Ayrıca İstanbul Bomonti’de 250 milyon dolar yatırımla bir turizm tesisi kuruyorlar. 30 dönüm arazinin içinde yer alan ve 1880’lerden kalma tarihi Tekel Bira Fabrikası’nı restore edeceklerini söyleyen Çeçen, “İstanbullulara nostalji yaşatacağız” müjdesini veriyor.

Çeçen, önümüzdeki günlerde, 20 milyon yatırımla tamamladıkları, 400 yat kapasiteli Çeşme marinasını hizmete açacak. Denizden karaya doğru, yeni bir yaşam alanı açma iddiasıyla tasarladıkları marinanın Akdeniz’de cazibe yaratmasını hedefliyorlar.

Havalimanı işletmeciliğinde ise Antalya ile deneyim kazanan grup, Kosova Havaalanı ihalesinin sonuçlarını bekliyor.

Koç’u değil, İzzet Baysal’ı örnek aldı

Geçen yıl, 4100 öğrencinin eğitim gördüğü “Ağrı İbrahim Çeçen Üniversitesi”ni de yine Erdoğan ile birlikte açan Çeçen, ilk gençlik yıllarını geçirdiği toprağı şöyle tanımlıyor:

“Hayatımın yatırımı; benim için tek gelecek, tek haz alacağım yatırım Ağrı Üniversitesi’dir. Ağrılı olmanın ötesinde, oraya yatırımı vicdani bir borç kabul ediyorum. Ağrı Türkiye’nin en fakir ilidir. Kendime İzzet Baysal’ı örnek aldım, onun gibi üniversiteyi yapıp devlete veriyorum. Mütevelli Heyeti’ne isterlerse koyarlar... Koç, Sabancı üniversiteleri gibi eğitimden para kazanmayı hiç düşünmedim. Hangi gelişmişlik endeksine bakarsanız bakın Ağrı en aşağıda yer alıyor: Kişi başına geliri 600 dolar, çocuk ölümlerinde başta, üniversiteye giriş oranlarında en aşağıda; tiyatro, sinema, müze yok! Ağlayan, kanayan bir yer...”

Üniversitesinin Ağrı’nın ekonomik, sosyal ve kültürel hayatını değiştireceğini iddia eden işadamı hedeflerini de şöyle anlatıyor: “Herkes kavak, söğüt dikmiş; kiraz, elma, ceviz gibi besin ve ekonomik değeri olan ağaçlar dikilmemiş. Rektörümüz 14.000 meyve ağacı dikti, bunların sayısını 200 bine çıkarmayı hedefliyor. Yurtdışına açılan bölge üniversitesi olmak istiyoruz.
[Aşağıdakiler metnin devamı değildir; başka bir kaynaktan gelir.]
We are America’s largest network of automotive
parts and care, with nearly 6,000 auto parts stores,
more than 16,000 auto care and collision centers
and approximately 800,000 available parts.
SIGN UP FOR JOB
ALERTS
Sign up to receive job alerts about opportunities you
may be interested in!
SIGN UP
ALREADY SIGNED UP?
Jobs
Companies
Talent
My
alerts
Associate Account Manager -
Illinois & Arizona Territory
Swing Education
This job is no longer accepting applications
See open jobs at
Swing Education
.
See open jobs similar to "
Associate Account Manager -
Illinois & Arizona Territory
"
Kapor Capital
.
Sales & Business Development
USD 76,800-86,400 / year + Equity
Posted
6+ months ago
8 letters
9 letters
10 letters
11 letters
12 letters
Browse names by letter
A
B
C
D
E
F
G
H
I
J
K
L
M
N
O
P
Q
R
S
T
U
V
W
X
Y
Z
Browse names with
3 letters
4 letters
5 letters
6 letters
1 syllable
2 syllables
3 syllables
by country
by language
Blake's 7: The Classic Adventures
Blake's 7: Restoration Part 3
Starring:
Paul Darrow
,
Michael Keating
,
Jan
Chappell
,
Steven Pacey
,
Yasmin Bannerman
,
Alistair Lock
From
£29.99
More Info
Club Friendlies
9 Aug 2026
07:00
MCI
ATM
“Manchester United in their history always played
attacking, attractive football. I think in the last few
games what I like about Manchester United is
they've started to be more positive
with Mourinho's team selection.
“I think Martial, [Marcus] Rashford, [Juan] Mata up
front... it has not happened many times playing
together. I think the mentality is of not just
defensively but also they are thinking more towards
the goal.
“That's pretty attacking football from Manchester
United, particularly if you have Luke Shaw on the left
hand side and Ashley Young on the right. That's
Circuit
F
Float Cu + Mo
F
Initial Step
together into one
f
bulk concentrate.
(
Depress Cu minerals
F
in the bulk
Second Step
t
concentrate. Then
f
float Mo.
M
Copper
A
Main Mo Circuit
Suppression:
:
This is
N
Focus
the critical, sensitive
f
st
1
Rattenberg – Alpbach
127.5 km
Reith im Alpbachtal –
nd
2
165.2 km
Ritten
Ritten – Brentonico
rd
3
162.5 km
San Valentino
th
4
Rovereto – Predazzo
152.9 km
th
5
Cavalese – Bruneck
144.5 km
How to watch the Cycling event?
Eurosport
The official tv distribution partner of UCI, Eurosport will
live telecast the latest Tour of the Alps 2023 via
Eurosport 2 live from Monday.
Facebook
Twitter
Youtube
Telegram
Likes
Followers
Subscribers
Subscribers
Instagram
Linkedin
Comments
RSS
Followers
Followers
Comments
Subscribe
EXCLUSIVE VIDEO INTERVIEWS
Ağrı’nın üzerine bir pergel koyup çevirirseniz, 5 ülkeyi kapsar; Çince, Rusça gibi dilleri de öğreteceğiz.”

Bayındırlık Müdür Vekili olduğu dönemin Bitlis Valisi ile ters düşmesi sonucunda 26 yaşında devletten ayrılan Çeçen, “İdealim yazar ve siyasetçi olmaktı” diyor. İnşaat mühendisliği eğitimi aldığı sırada Ankara’nın kaldırımlarında ressamların yanında tanesi 25 kuruşa karikatür çizen Çeçen’in eşi Nezahat Çeçen’in bir resim galerisinin olduğunu da bu sayede öğreniyorum.